◆ **RECORDS SHOWN**:
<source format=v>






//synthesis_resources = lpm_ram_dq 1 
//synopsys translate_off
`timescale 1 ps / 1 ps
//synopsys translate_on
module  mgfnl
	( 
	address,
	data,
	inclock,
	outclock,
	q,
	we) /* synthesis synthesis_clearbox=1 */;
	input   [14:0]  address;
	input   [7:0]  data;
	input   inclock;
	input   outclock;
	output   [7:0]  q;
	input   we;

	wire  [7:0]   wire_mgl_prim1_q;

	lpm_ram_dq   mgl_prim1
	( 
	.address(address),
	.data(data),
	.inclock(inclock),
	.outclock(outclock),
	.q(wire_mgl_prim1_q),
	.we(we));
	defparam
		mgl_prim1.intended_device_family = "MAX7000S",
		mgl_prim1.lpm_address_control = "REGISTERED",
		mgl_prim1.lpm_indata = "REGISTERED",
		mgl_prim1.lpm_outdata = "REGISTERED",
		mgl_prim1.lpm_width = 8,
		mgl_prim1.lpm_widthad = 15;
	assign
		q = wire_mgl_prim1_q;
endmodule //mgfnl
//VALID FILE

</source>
---
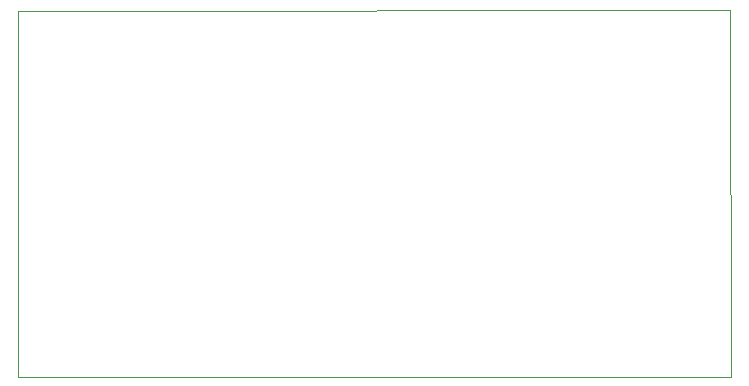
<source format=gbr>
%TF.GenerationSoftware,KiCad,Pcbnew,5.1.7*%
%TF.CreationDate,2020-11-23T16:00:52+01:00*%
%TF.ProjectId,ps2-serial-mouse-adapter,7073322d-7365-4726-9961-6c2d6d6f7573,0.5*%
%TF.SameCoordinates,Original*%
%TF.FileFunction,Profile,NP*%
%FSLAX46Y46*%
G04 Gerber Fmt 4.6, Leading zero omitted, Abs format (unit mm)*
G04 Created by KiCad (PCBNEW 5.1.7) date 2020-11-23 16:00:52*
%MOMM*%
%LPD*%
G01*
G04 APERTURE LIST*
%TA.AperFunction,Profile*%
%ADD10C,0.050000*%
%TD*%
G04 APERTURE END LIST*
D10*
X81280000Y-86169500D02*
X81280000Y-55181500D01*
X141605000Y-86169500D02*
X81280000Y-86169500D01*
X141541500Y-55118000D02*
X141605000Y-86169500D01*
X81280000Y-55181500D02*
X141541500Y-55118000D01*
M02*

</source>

◆ **WHAT TO WORK ON**: Based on the entries above, please state how many lines include "outclock", leaving out everything else.

◆ **OUTPUT FOR THIS TASK**: 3